Verma and Azar also both used some of their time on the call to “rally” America’s app developers to create and deliver new electronic health record-related tools to support patients across the nation. 

“We hope to see a whole ecosystem of condition- or disease-specific apps to help patients monitor and improve their health in real time, in part by using data made available from their EHR via an API,” Azar said.

Despite what the government views as apparent needs for the “transformative” rules and for enhanced interoperability between the many players, the administration’s journey from draft to finalization was not met without backlash. Two notable critics in the process were American Medical Association and information technology vendor Epic Systems, which responded to the initial drafts with comments calling for more guardrails and a boost in patient privacy protections. 

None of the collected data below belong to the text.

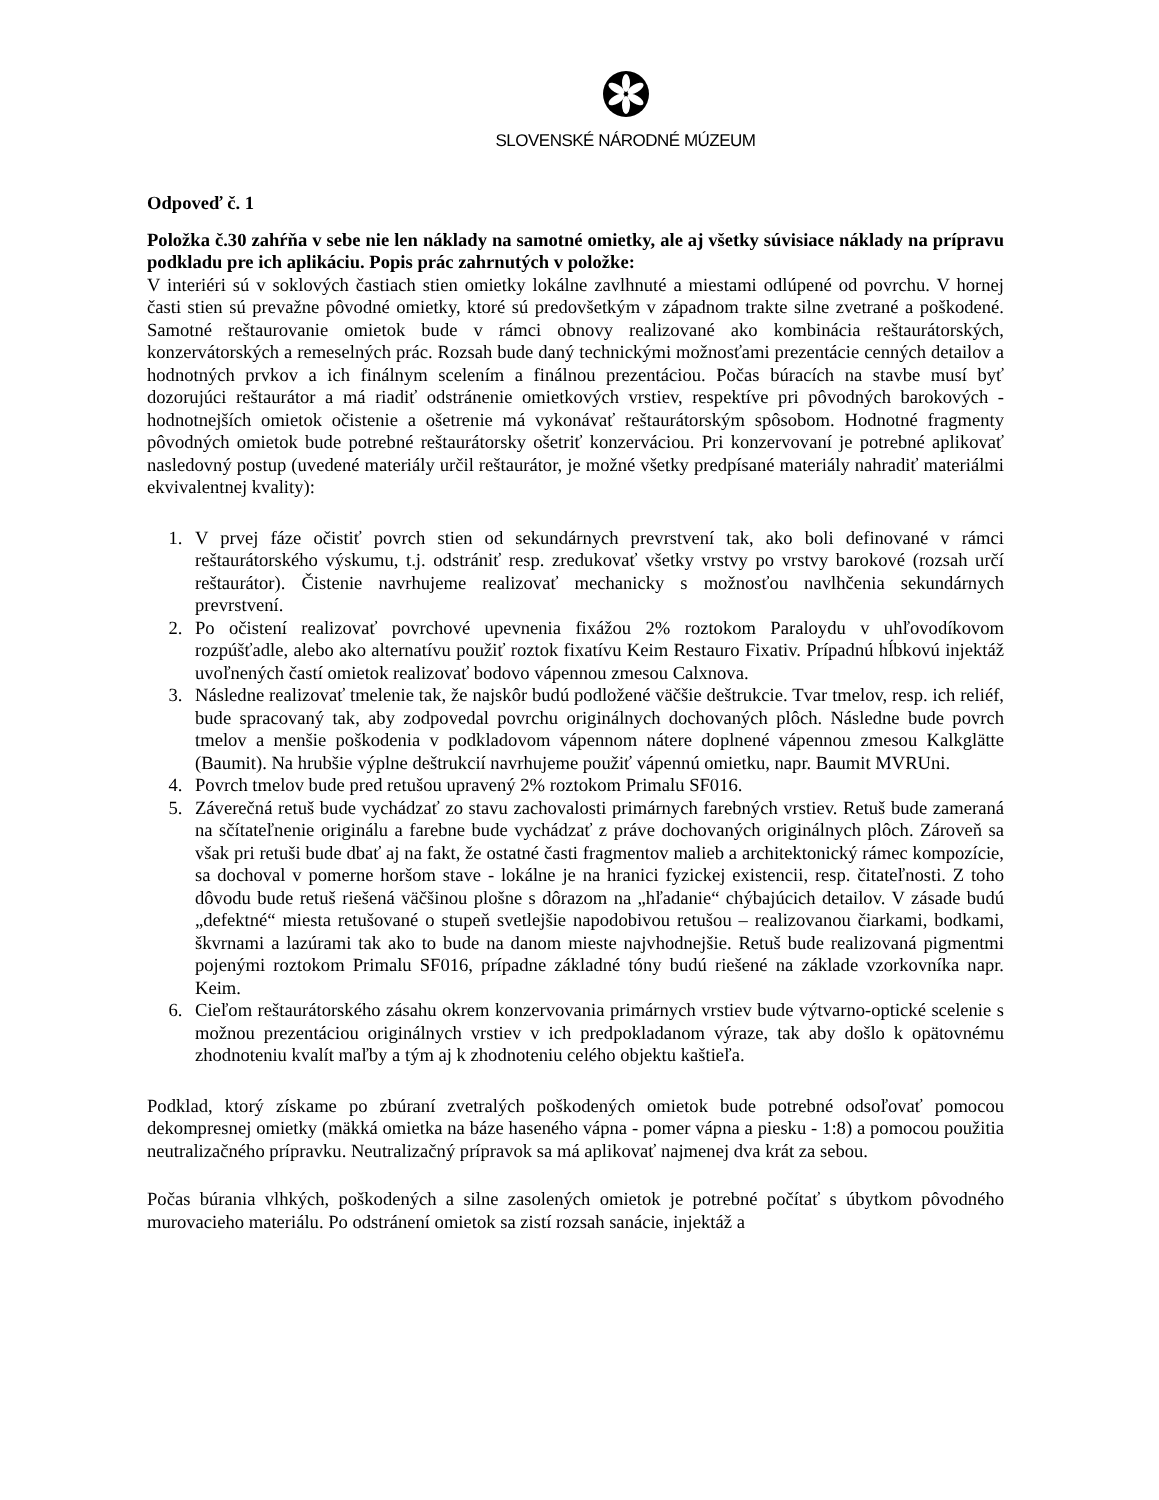SLOVENSKÉ NÁRODNÉ MÚZEUM
Odpoveď č. 1
Položka č.30 zahŕňa v sebe nie len náklady na samotné omietky, ale aj všetky súvisiace náklady na prípravu podkladu pre ich aplikáciu. Popis prác zahrnutých v položke:
V interiéri sú v soklových častiach stien omietky lokálne zavlhnuté a miestami odlúpené od povrchu. V hornej časti stien sú prevažne pôvodné omietky, ktoré sú predovšetkým v západnom trakte silne zvetrané a poškodené. Samotné reštaurovanie omietok bude v rámci obnovy realizované ako kombinácia reštaurátorských, konzervátorských a remeselných prác. Rozsah bude daný technickými možnosťami prezentácie cenných detailov a hodnotných prvkov a ich finálnym scelením a finálnou prezentáciou. Počas búracích na stavbe musí byť dozorujúci reštaurátor a má riadiť odstránenie omietkových vrstiev, respektíve pri pôvodných barokových - hodnotnejších omietok očistenie a ošetrenie má vykonávať reštaurátorským spôsobom. Hodnotné fragmenty pôvodných omietok bude potrebné reštaurátorsky ošetriť konzerváciou. Pri konzervovaní je potrebné aplikovať nasledovný postup (uvedené materiály určil reštaurátor, je možné všetky predpísané materiály nahradiť materiálmi ekvivalentnej kvality):
1. V prvej fáze očistiť povrch stien od sekundárnych prevrstvení tak, ako boli definované v rámci reštaurátorského výskumu, t.j. odstrániť resp. zredukovať všetky vrstvy po vrstvy barokové (rozsah určí reštaurátor). Čistenie navrhujeme realizovať mechanicky s možnosťou navlhčenia sekundárnych prevrstvení.
2. Po očistení realizovať povrchové upevnenia fixážou 2% roztokom Paraloydu v uhľovodíkovom rozpúšťadle, alebo ako alternatívu použiť roztok fixatívu Keim Restauro Fixativ. Prípadnú hĺbkovú injektáž uvoľnených častí omietok realizovať bodovo vápennou zmesou Calxnova.
3. Následne realizovať tmelenie tak, že najskôr budú podložené väčšie deštrukcie. Tvar tmelov, resp. ich reliéf, bude spracovaný tak, aby zodpovedal povrchu originálnych dochovaných plôch. Následne bude povrch tmelov a menšie poškodenia v podkladovom vápennom nátere doplnené vápennou zmesou Kalkglätte (Baumit). Na hrubšie výplne deštrukcií navrhujeme použiť vápennú omietku, napr. Baumit MVRUni.
4. Povrch tmelov bude pred retušou upravený 2% roztokom Primalu SF016.
5. Záverečná retuš bude vychádzať zo stavu zachovalosti primárnych farebných vrstiev. Retuš bude zameraná na sčítateľnenie originálu a farebne bude vychádzať z práve dochovaných originálnych plôch. Zároveň sa však pri retuši bude dbať aj na fakt, že ostatné časti fragmentov malieb a architektonický rámec kompozície, sa dochoval v pomerne horšom stave - lokálne je na hranici fyzickej existencii, resp. čitateľnosti. Z toho dôvodu bude retuš riešená väčšinou plošne s dôrazom na „hľadanie“ chýbajúcich detailov. V zásade budú „defektné“ miesta retušované o stupeň svetlejšie napodobivou retušou – realizovanou čiarkami, bodkami, škvrnami a lazúrami tak ako to bude na danom mieste najvhodnejšie. Retuš bude realizovaná pigmentmi pojenými roztokom Primalu SF016, prípadne základné tóny budú riešené na základe vzorkovníka napr. Keim.
6. Cieľom reštaurátorského zásahu okrem konzervovania primárnych vrstiev bude výtvarno-optické scelenie s možnou prezentáciou originálnych vrstiev v ich predpokladanom výraze, tak aby došlo k opätovnému zhodnoteniu kvalít maľby a tým aj k zhodnoteniu celého objektu kaštieľa.
Podklad, ktorý získame po zbúraní zvetralých poškodených omietok bude potrebné odsoľovať pomocou dekompresnej omietky (mäkká omietka na báze haseného vápna - pomer vápna a piesku - 1:8) a pomocou použitia neutralizačného prípravku. Neutralizačný prípravok sa má aplikovať najmenej dva krát za sebou.
Počas búrania vlhkých, poškodených a silne zasolených omietok je potrebné počítať s úbytkom pôvodného murovacieho materiálu. Po odstránení omietok sa zistí rozsah sanácie, injektáž a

Following the finalized publication of the rules, Kevin Lancaster, the general manager of security solutions at Kaseya, an IT management software solutions provider, told Nextgov Tuesday that what will likely follow is deeper partnerships between health care vendors and tech giants that are already “very good at securely storing large amounts of data at low cost,” and providing strong and trusted data-sharing tools that can be leveraged to provide improved patient care. But Lancaster also noted that it’s still currently “unclear who will ultimately be responsible for any [protected health information] data security vulnerabilities under these rules—the provider, the patient, the third-party apps they’re sharing their data with, or a mixture of all three.” 

“HHS leaders will need to advise on questions like these, but at the same time, companies should take as many precautions as possible to protect both their companies and their patients’ privacy in the meantime,” he said.